Making Sense of Beauty / The Beauty Project

Country: USA

City: Oxford

Abstr. due: 05.06.2015

Dates: 11.09.15 — 13.09.15

Area Of Sciences: Psychology; Sociology;

Organizing comittee e-mail:

Organizers: Inter-Disciplinary.Net


We see beauty; we experience beauty; we think beautiful words, beautiful  thoughts. It raises us up, comforts, inspires, thrills, takes us out of ourselves to the sublime and the sacred; it also challenges, disturbs, discomforts and brings us to the most unlikely and unexpected places of death and destruction. Some find no beauty in life, or claim they are unable to see the beautiful any more. It is many things to many people. But it is never neutral or detached and you cannot ‘take it or leave it'; without fail, it elicits a response.

What is beauty? The flickering shafts of light playing through the leaves of a tree, the nuanced strokes of an artist’s painting, nature’s rich abundance of animals, the interplay of light and shadow on a human face, the angles and curves of a building, the structure of a snow flake or (diseased) molecular cell, the simplicity of a mathematical formula, the manner of a death: all have been labelled beautiful. What is it – if anything – they share in common that allows us to call them beautiful?

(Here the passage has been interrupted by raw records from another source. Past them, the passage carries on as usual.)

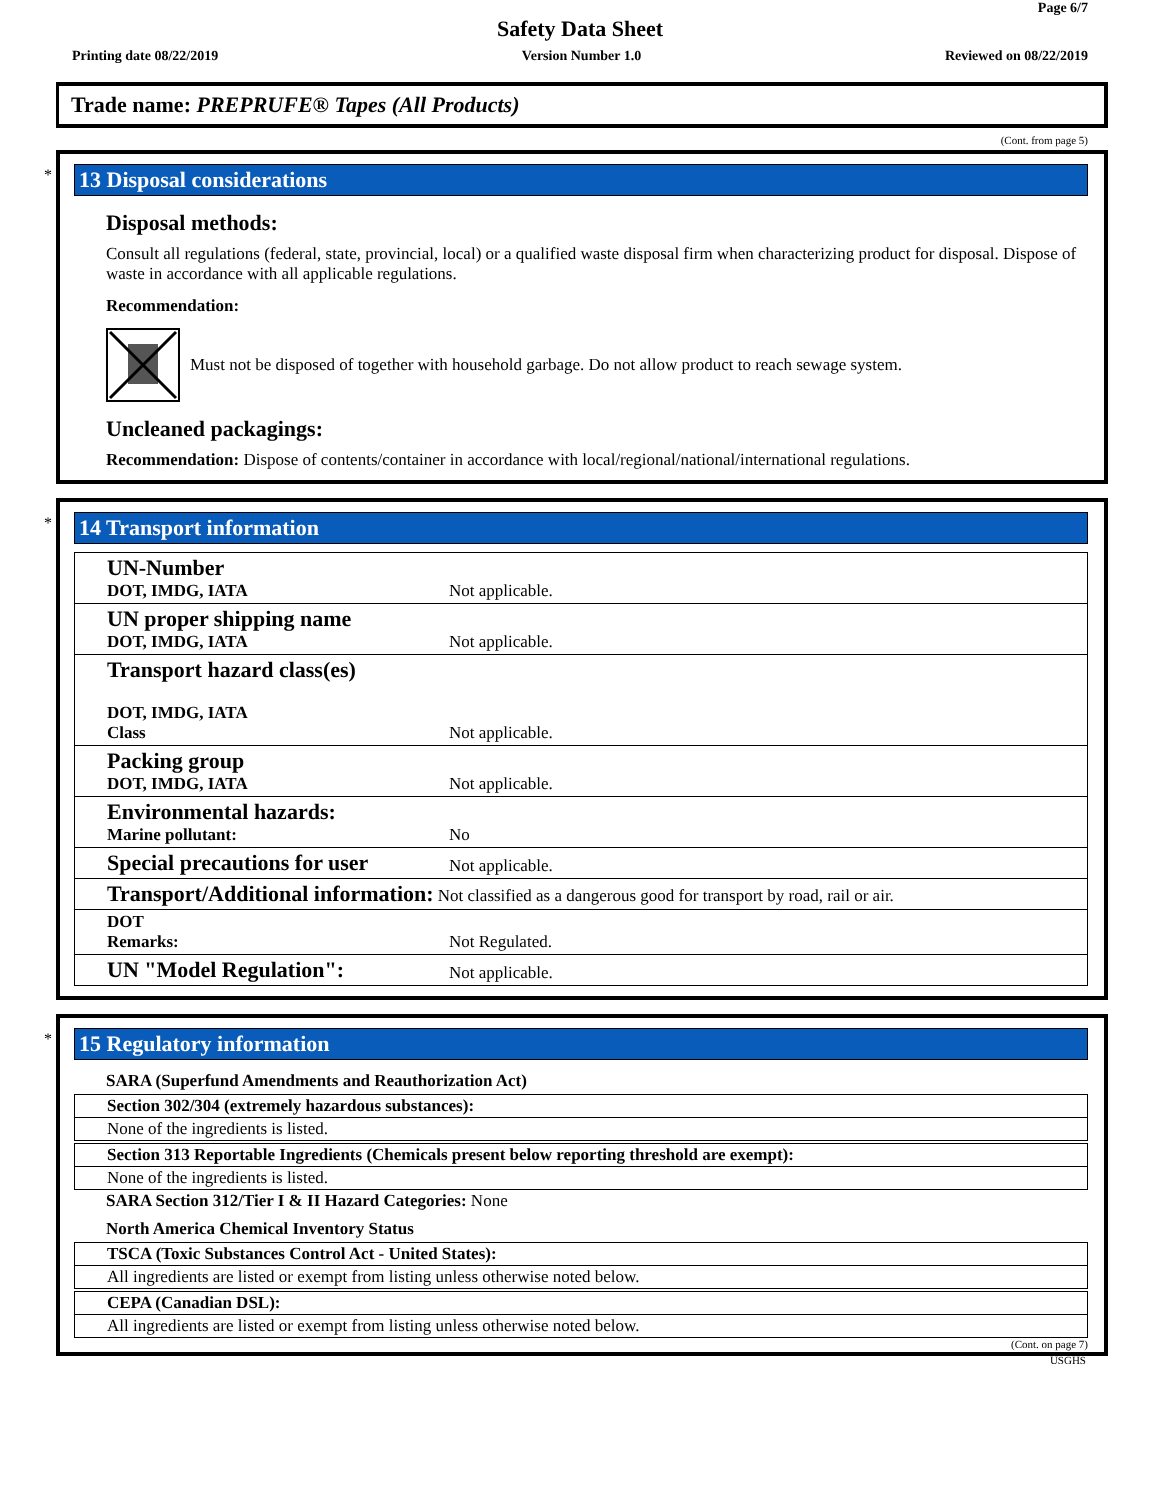Page 6/7
Safety Data Sheet
Printing date 08/22/2019 Version Number 1.0 Reviewed on 08/22/2019
Trade name: PREPRUFE® Tapes (All Products)
(Cont. from page 5)
*
13 Disposal considerations
Disposal methods:
Consult all regulations (federal, state, provincial, local) or a qualified waste disposal firm when characterizing product for disposal. Dispose of waste in accordance with all applicable regulations.
Recommendation:
Must not be disposed of together with household garbage. Do not allow product to reach sewage system.
Uncleaned packagings:
Recommendation: Dispose of contents/container in accordance with local/regional/national/international regulations.
*
14 Transport information
| UN-Number DOT, IMDG, IATA | Not applicable. |
| UN proper shipping name DOT, IMDG, IATA | Not applicable. |
| Transport hazard class(es) DOT, IMDG, IATA Class | Not applicable. |
| Packing group DOT, IMDG, IATA | Not applicable. |
| Environmental hazards: Marine pollutant: | No |
| Special precautions for user | Not applicable. |
| Transport/Additional information: Not classified as a dangerous good for transport by road, rail or air. | |
| DOT Remarks: | Not Regulated. |
| UN "Model Regulation": | Not applicable. |
*
15 Regulatory information
SARA (Superfund Amendments and Reauthorization Act)
Section 302/304 (extremely hazardous substances):
None of the ingredients is listed.
Section 313 Reportable Ingredients (Chemicals present below reporting threshold are exempt):
None of the ingredients is listed.
SARA Section 312/Tier I & II Hazard Categories: None
North America Chemical Inventory Status
TSCA (Toxic Substances Control Act - United States):
All ingredients are listed or exempt from listing unless otherwise noted below.
CEPA (Canadian DSL):
All ingredients are listed or exempt from listing unless otherwise noted below.
(Cont. on page 7)
USGHS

Is the word itself a problem? Are ‘beauty’ and ‘the beautiful’ the same thing? Or are we dealing with something which is literally in the eyes of a billion beholders, eliciting a billion reactions and consequently a billion unique definitions?

Does it matter? Is preoccupation with beauty a distraction from other considerations, such as functionality, utility or practicality? Is beauty merely one of life’s luxuries, or is it directly related – in both positive and negative ways – to health, happiness, well-being, sense of self and other essentials for survival? How does beauty inform the way we cultivate personal relationships and experience love and romance? How does it shape our values and our perceptions of the broad spectrum of human creativity? What is at stake when we talk about art, literature, film or music in terms of beauty?

The Making Sense of Beauty conference seeks to explore these questions in an inclusive environment that welcomes participants from all disciplines, professions and vocations. As we come together to engage in a rich interdisciplinary conversation we will wrestle with issues that cross the boundaries of the intellectual, the emotional and the personal. The conference organiser’s therefore welcome the submission of proposals for presentations that deal with any aspect of beauty, such as:

1. Experiences and Representations of Beauty:
– Beauty and the everyday
– Beauty and social stratification: gender, sexuality, class, race, ethnicity, age, etc.
– Beauty specialists
– Beauty disciples
– Pursuit of beauty
– Appropriations of beauty
– Expressions of beauty
– Appearance of beauty
– Making beauty
– Documenting beauty
– Emotion and beauty
– Beauty and seduction
– Representing beauty in art, literature and popular culture
– Visualising beauty

2. Beauty and Nature:
– Beauty and the natural world
– Beauty and the Sublime
– Beauty and desire
– Science and mathematics of beauty
– Medical aspects of beauty
– Beauty and power
– Symbolic beauty
– Symmetry and beauty

3. Beauty as Commodity:
Beauty and consumer culture
– Beauty and cultural capital
– Beauty professions and trades
– Beauty cities
– Beauty marketing and forecasting
– Professional beauties (models, actors, celebrities, beauty pageants etc.)
– Fashion and beauty
– Glamour and beauty
– Constructs of beauty

4. Beauty in Flux:
Beauty and transgression
– Beauty and ugliness
– Beauty and aging
– Defiling the beautiful
– Destroying the beautiful
– Beauty and death
– Beauty and decay, horror, the grotesque
– Beauty subcultures – Enhancing the body beautiful: cosmetics, tattoos, piercings, surgical interventions, and other forms of body modification
– The body in flux
– Future bodies
– Beauty across cultures
– Historical perspectives on beauty
– Are we haunted by our past  beauty/reflecting on the past ?

5. Using Beauty:
Beauty and mental health
– Beauty and clinical/rehabilitative/restorative practices
– Beauty and engineering, urban planning and development
– Beauty as vehicle for social/political/cultural critique
– Beauty and education/learning
– Beauty and public policy: legislation that preserves/neglects beautiful things

Subsequently, as well as more traditional forms of presentation, we encourage submission of proposals for short workshops, practitioner-based activities, best practice showcases, how-to sessions, live demonstrations, performances, and pre-formed panels. We particularly welcome short film screenings; photographic essays; installations; interactive talks and alternative presentation styles that encourage engagement.